As the killings continue and a comic Police Detective stumbles around without a clue, Gentry grills the owner of the clubs, one Marzdone Mobilie (Youngman, a famous Jewish comic who also appeared as himself in such diverse films as "Death Wish 2" and "Goodfellas") and hatches a plan, involving Nancy and Mobilie's best strip club (yes, believe it or not there are even better things awaiting up and coming strippers than blue drapes and red walls) to catch the dastardly killer. But is it the mad, melon mutilating marine the frenzied feminist or...someone else? All shall be revealed. Which is more than the strippers do by the way!

H.G., God bless him, has made a film that defies logic. It plays like a Sunday afternoon TV detective show (of the cheesiest kind) but then goes so over the top in the murders that all expectations are wonderfully stripped (ha ha) away.

The facial mutilations are easily the nastiest thing seen in any of Lewis's famous gore films, and are only saved from being completely offensive by the dodgy model head effects. We are shown the killer mutilating in graphic close up as faces are literally ripped open in a welter of pulped flesh and blood, eyes are pulled out and squashed then the ruined sockets stabbed and hacked until the features are reduced to smoking ruins by a hot iron and cooking oil.

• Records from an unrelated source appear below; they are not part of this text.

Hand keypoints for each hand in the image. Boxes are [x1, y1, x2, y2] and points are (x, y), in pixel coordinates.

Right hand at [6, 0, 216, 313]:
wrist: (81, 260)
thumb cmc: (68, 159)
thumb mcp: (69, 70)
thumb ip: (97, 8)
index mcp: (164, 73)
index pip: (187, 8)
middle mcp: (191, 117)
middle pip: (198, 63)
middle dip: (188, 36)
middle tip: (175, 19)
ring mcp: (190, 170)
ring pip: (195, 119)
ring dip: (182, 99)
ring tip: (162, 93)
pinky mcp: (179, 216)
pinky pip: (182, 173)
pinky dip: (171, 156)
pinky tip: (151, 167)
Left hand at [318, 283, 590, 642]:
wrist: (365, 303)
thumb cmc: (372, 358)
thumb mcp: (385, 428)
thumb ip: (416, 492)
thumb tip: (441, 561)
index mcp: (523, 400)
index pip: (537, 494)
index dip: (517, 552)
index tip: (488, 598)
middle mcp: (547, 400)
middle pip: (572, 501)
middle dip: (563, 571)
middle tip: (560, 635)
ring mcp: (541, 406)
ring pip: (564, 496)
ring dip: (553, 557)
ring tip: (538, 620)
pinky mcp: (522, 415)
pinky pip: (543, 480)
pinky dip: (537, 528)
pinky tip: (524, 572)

These sequences are all done in such a slow and deliberate way that, if the effects were better, it would put them in the top rankings of extreme cinema. Parts of this make "Blood Feast" look like "Mary Poppins". It's also nice to see a strong Giallo influence in the killings as the unseen killer commits the murders wearing those iconic black gloves that any fan of Italian horror cinema will gleefully recognize.

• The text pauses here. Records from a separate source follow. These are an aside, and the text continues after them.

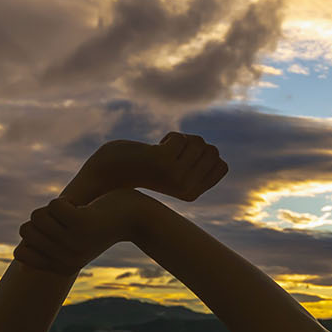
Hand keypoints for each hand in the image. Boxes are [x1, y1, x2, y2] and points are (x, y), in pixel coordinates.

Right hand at [12, 192, 149, 273]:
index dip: (31, 235)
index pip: (20, 252)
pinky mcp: (81, 224)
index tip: (56, 231)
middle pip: (25, 230)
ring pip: (37, 216)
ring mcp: (74, 243)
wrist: (135, 216)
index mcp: (63, 267)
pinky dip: (63, 200)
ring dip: (53, 207)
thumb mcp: (73, 243)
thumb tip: (19, 263)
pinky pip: (52, 206)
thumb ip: (46, 249)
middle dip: (42, 217)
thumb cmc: (100, 226)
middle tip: (69, 219)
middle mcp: (67, 260)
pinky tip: (81, 206)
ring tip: (76, 212)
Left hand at [60, 133, 228, 203]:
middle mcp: (188, 188)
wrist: (109, 173)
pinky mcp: (164, 162)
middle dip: (193, 145)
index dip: (203, 155)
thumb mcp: (176, 169)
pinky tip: (153, 149)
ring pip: (198, 142)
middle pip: (212, 150)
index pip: (222, 164)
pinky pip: (180, 137)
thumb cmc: (143, 167)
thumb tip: (215, 153)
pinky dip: (169, 137)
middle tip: (170, 154)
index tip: (181, 161)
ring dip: (180, 140)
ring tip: (161, 152)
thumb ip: (197, 164)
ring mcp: (177, 176)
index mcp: (193, 194)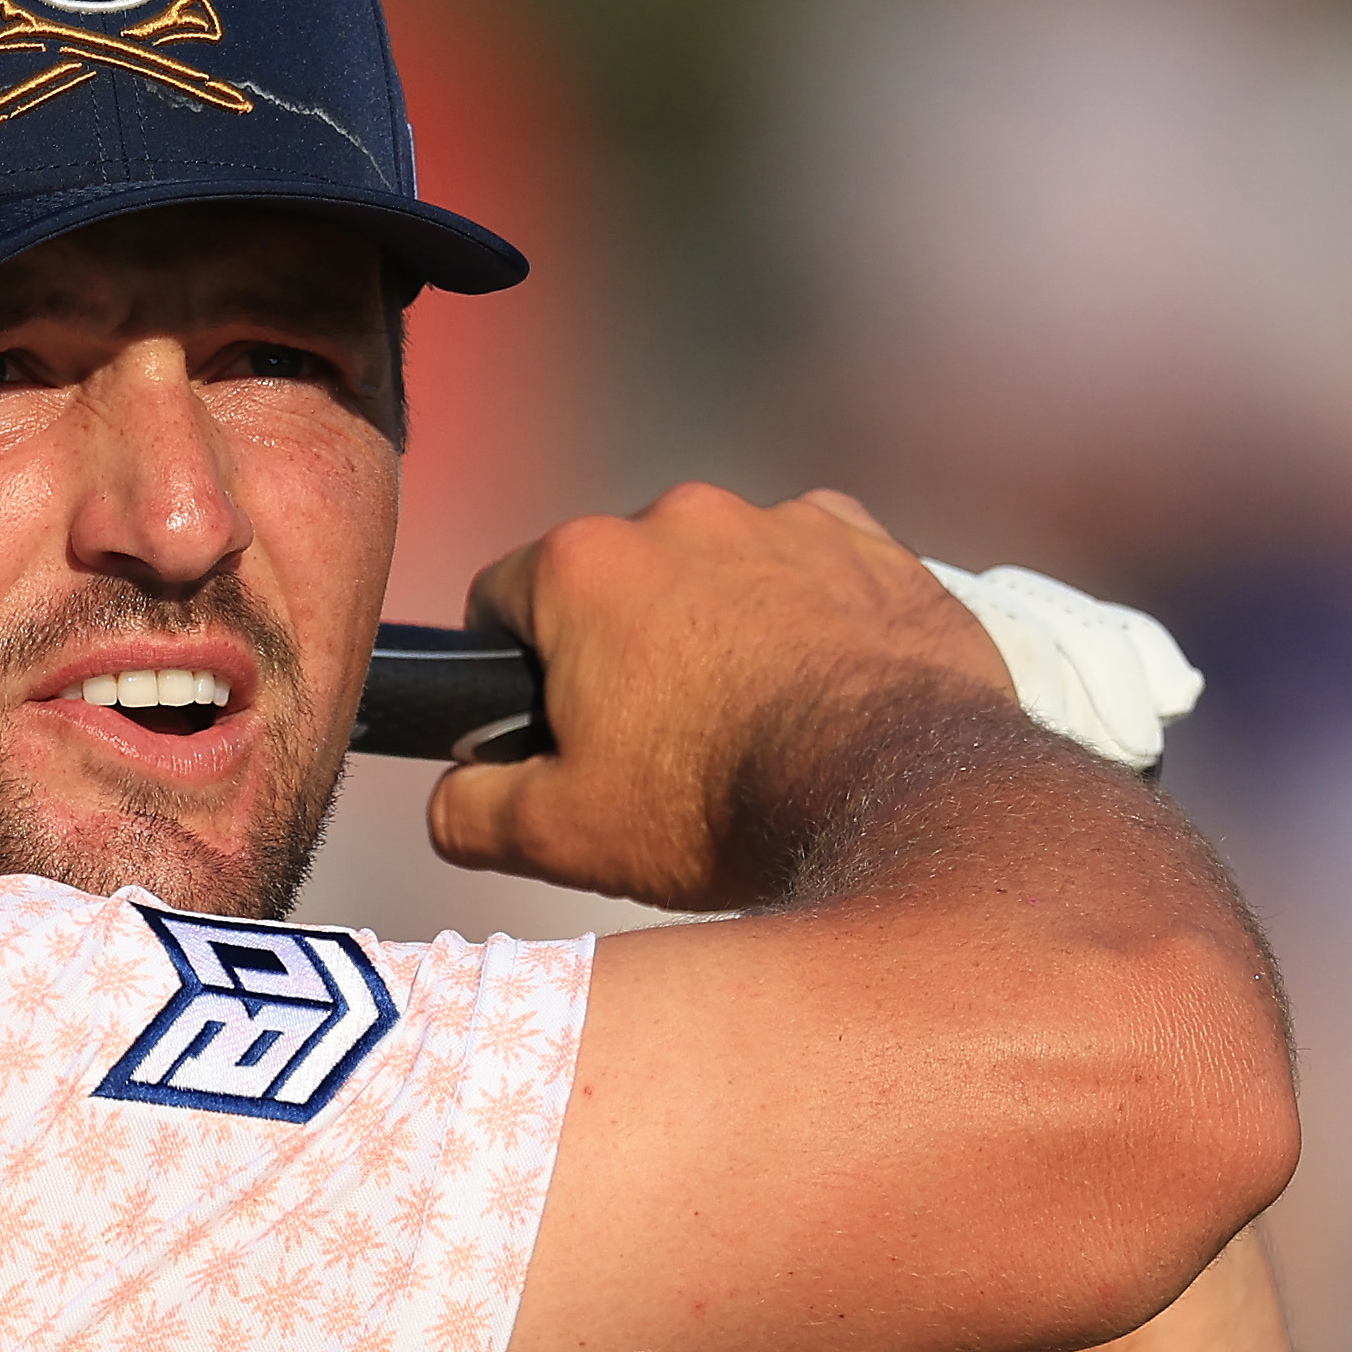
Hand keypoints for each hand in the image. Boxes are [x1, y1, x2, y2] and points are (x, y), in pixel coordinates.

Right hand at [430, 485, 1019, 909]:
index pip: (499, 600)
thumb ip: (468, 809)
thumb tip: (453, 797)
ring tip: (753, 723)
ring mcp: (781, 520)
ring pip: (715, 571)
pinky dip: (803, 615)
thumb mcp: (557, 835)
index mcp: (582, 567)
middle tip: (657, 746)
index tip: (551, 728)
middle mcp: (678, 515)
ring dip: (716, 627)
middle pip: (614, 581)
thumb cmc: (718, 807)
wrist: (898, 796)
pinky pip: (809, 568)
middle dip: (622, 647)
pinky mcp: (869, 542)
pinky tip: (819, 690)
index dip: (513, 671)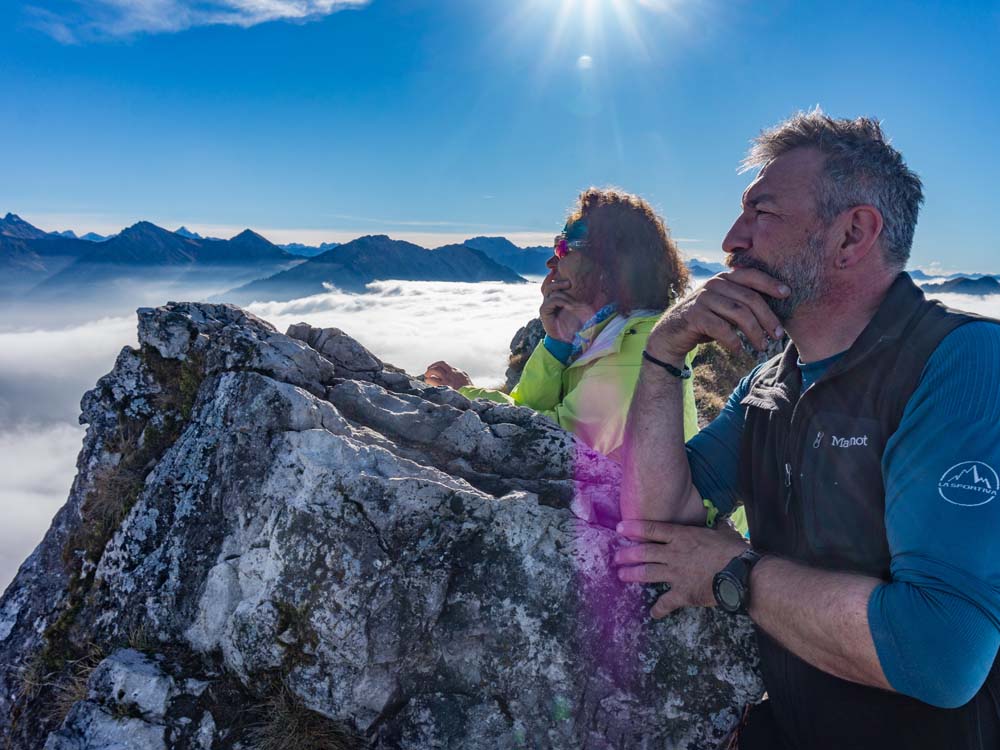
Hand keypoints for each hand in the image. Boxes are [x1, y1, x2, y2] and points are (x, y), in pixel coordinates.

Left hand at [423, 361, 471, 388]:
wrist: (472, 395)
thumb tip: (455, 380)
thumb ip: (460, 379)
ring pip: (435, 370)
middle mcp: (453, 372)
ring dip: (429, 372)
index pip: (446, 366)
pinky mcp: (444, 384)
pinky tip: (428, 381)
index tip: (436, 370)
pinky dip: (429, 379)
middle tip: (428, 370)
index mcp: (458, 372)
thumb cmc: (471, 392)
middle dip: (433, 366)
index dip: (439, 367)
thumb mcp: (467, 382)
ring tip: (426, 376)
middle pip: (441, 364)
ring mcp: (448, 378)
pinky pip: (433, 379)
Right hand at [539, 274, 591, 341]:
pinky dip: (561, 301)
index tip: (568, 275)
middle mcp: (548, 300)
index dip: (556, 277)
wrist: (568, 340)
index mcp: (555, 298)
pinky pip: (551, 301)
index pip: (551, 283)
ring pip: (549, 291)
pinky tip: (571, 306)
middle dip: (558, 281)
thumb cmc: (576, 325)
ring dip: (562, 292)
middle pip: (548, 284)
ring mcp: (546, 306)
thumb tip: (602, 292)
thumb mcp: (583, 310)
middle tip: (570, 282)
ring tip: (573, 297)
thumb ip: (586, 300)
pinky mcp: (544, 312)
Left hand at [613, 520, 747, 617]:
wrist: (741, 574)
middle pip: (644, 552)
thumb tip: (719, 523)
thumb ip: (716, 528)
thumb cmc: (734, 551)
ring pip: (647, 573)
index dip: (634, 528)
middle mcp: (674, 553)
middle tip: (616, 557)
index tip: (619, 529)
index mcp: (682, 536)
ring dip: (632, 574)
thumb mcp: (723, 532)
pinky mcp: (682, 594)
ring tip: (621, 575)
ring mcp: (676, 574)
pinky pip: (665, 603)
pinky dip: (658, 609)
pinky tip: (652, 613)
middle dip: (627, 554)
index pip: (652, 529)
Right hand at [646, 269, 789, 361]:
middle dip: (767, 318)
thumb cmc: (705, 321)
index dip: (770, 283)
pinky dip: (733, 341)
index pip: (751, 275)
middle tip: (778, 335)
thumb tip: (775, 314)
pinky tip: (739, 351)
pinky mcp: (694, 315)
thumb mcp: (724, 308)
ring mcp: (703, 298)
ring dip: (754, 333)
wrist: (671, 333)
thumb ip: (742, 303)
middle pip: (749, 298)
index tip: (787, 293)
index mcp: (723, 278)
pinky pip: (721, 328)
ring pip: (738, 314)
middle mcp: (714, 284)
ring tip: (762, 346)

Lewis also adds a strong sexual tint to the deaths. One women has her panties pulled down and her bare backside pounded to a mush with a meat tenderizer and one has her nipples snipped resulting in a truly bizarre sequence where one spurts out plain milk and the other chocolate milk!

And the surreal elements don't end there. One bizarre moment is a speeded up sequence of drinks being mixed to comedy organ music, Gentry floors three heavies, with his ever present cane sounding bells as he hits them. Then there are a couple of times where Gentry and Nancy actually talk to the audience!

But, aside from the stupendously gory murders, the other highlight is the character of Gentry himself. He is amazingly rude to almost everyone he meets and goes through the whole grizzly plot (wearing some outrageous floral shirts) without ever breaking a sweat. One choice insult is when he places an empty, long necked bottle back on the tray of a strip club waitress he dislikes saying "A girl like you should know what to do with this"! He also has the strangest line in the film (and that's saying something) when after first meeting Nancy he says to her as she leaves "Stay out of trees". Yeah, I have no idea either.

As you would expect from a Lewis movie the acting ranges from the barely acceptable (Farrell) to the outrageously dreadful. With the strippers being particularly bad. But somehow a H.G. film without these crap performances just wouldn't feel right!

And finally the humour on show is at least (mostly) intentional, unlike a lot of "Blood Feast" and once you add the wonderfully camp character of Gentry what could easily have been a fatally nasty film is actually turned into a highly enjoyable piece of gore filled trash that, even if the end is a bit anticlimactic, is a must see for any fan of Exploitation cinema.

And you just have to like any film that ends with the words..."We announce with pride: This movie is over".